3. Cut the tough bases and tender tips from the asparagus and reserve the tips (discard the bases). Peel the asparagus and cut crosswise into 1-inch sections.

4. Trim the roots and most of the green stems of the bulbing onions and halve them lengthwise.

5. Melt 2 tablespoons butter in a large skillet over medium heat and add the shallots. Cook until the shallots soften, about 3 minutes. Add the artichokes, the white wine and water, cover tightly and cook until the artichokes are just tender enough to pierce with a paring knife, 5 to 15 minutes (the time will vary depending on the freshness and type of the artichoke).

6. Add the chopped asparagus stalks, replace the cover and cook until they are tender, about 3 minutes. Stir in the bulbing onions, the asparagus tips and the tarragon and cook until the tips are bright green and tender, about 3 minutes. Season to taste with salt and reduce the heat to low to keep warm.
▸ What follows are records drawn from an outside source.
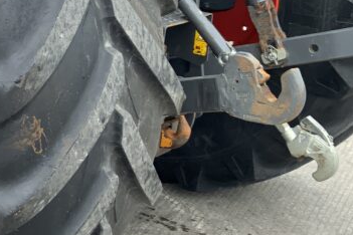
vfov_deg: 15.5
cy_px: 82
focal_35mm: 88
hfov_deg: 21.4
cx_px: -77
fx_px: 863
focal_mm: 3
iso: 16
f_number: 1.8
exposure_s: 1/154
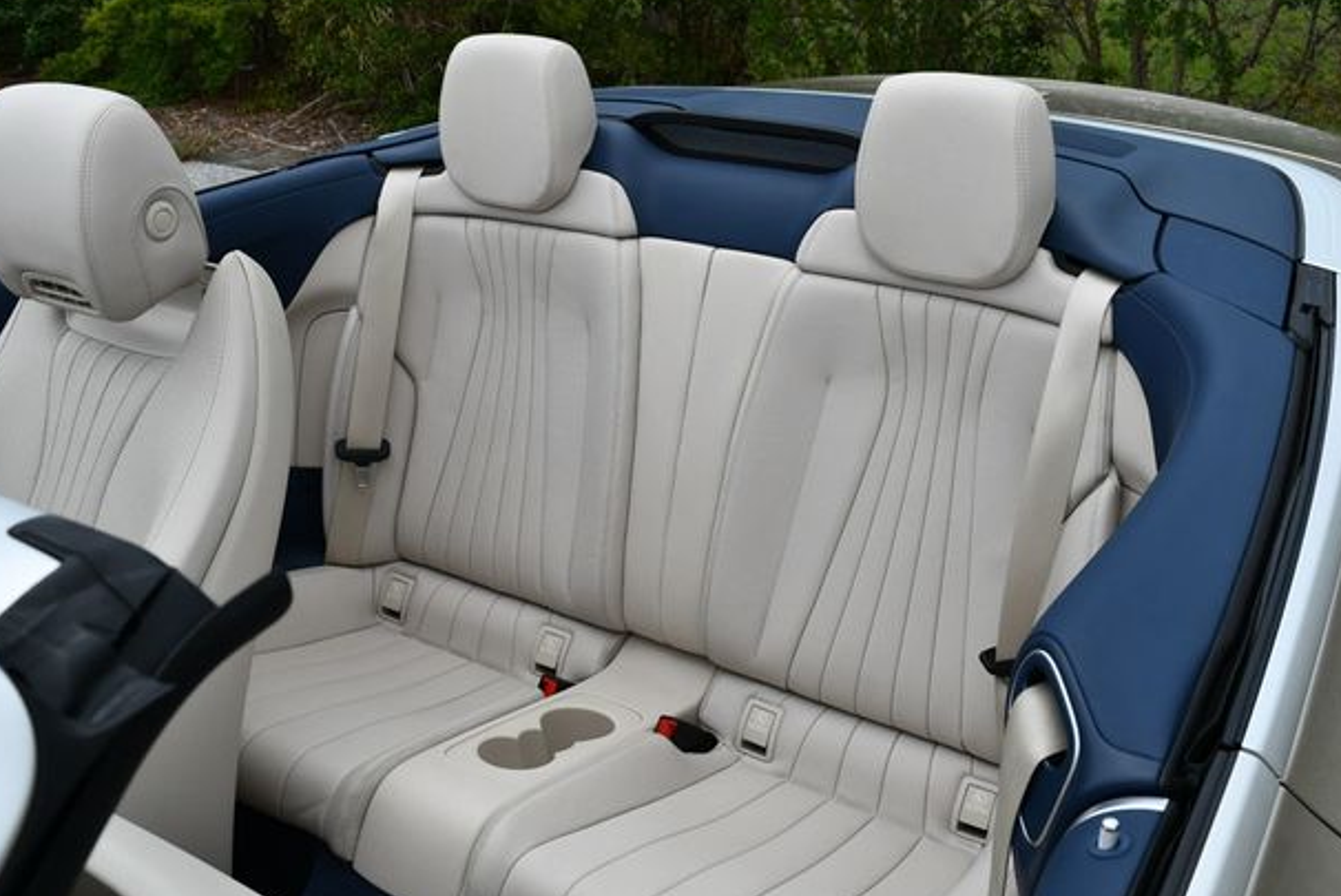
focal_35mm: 38
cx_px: 642
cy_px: 440
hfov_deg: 50.6
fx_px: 1416
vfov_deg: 35.1
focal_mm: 18
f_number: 8
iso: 100
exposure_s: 1/250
7. Bring a wide pot of water to a rolling boil and salt generously. Reduce the heat to a slow boil and add the gnocchi to the pot (reducing the heat helps keep the gnocchi from breaking up). Stir gently to lift them from the bottom of the pot and cook until they float to the surface, 1 to 2 minutes, then cook them an additional 20 to 30 seconds and retrieve them with a strainer, transferring them directly to the vegetable stew.
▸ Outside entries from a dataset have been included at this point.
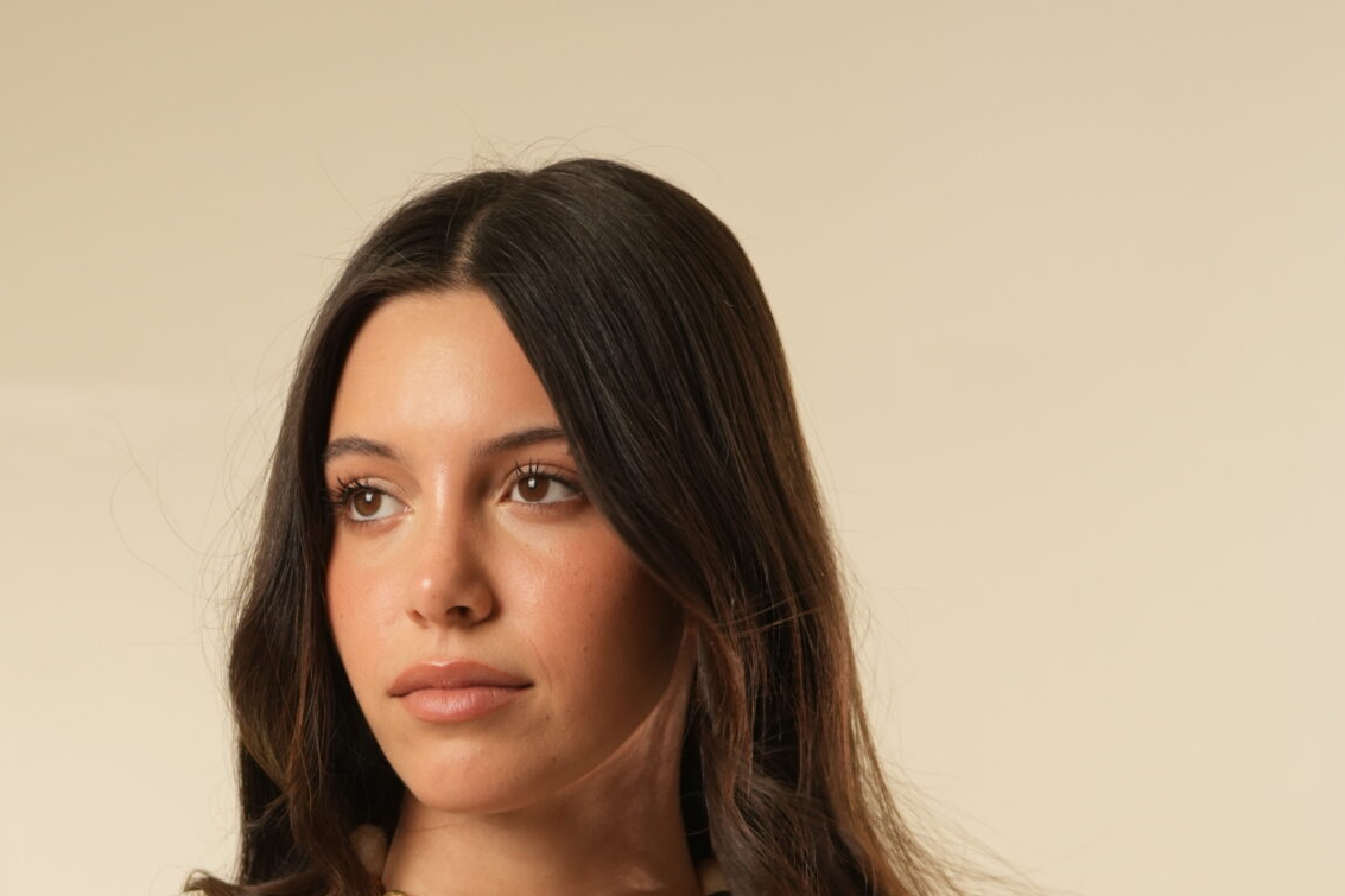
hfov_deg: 18.1
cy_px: 1320
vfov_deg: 11.6
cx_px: 458
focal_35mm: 113
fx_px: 4221
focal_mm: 50
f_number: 3.5
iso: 500
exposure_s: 1/125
8. Increase the heat under the stew to high and add the remaining 2 tablespoons of butter. Stir gently to coat the gnocchi with the glaze and divide among 6 heated pasta bowls. Sprinkle grated Parmigiano over the top and pass more at the table. Serve immediately.

Evan's Cianfotta

1/2 - 1 cup olive oil (depending on how luscious you want the result and how many of the ingredients you choose to use)
1 white of leek, sliced and washed, tops reserved for soup
2 garlic cloves or 4-6 fresh garlic cloves or 1 stalk green garlic, peeled and sliced
1/2 bunch pencil thin asparagus, tough stems cut off and discarded, stalks cut into 1 ½ inch pices
1/4 lb sugar snap peas, stem end and string removed, each pod sliced vertically so the peas inside are exposed
1/2 lb english peas, shelled
1/4 lb young fava beans shelled (twice if you want)
1 small head romaine lettuce, cut into a chiffonade
1/4 lb baby artichokes, cleaned and cut into 1/4s vertically.
Spearmint leaves to taste, at least 15
Salt and pepper to taste

In a medium to large skillet cook the leek slices in oil over medium high heat.  When the leeks have started to soften add the garlic and cook until you smell the characteristic aroma.  Turn the heat up to high and add the asparagus, sugar snaps and mint.  Move everything around so there is maximum contact of veggies with heat.  Add salt and pepper to taste.  Cook to your liking.  I like this dish when the aspaagus and sugar snaps no longer have that raw edge but are still “al dente”.  Take the veggies off the heat and put them in a bowl or on a plate before they are actually completely done.  They will continue to cook off the heat.

Eat hot, room temp, or cold as is or add to pasta or risotto.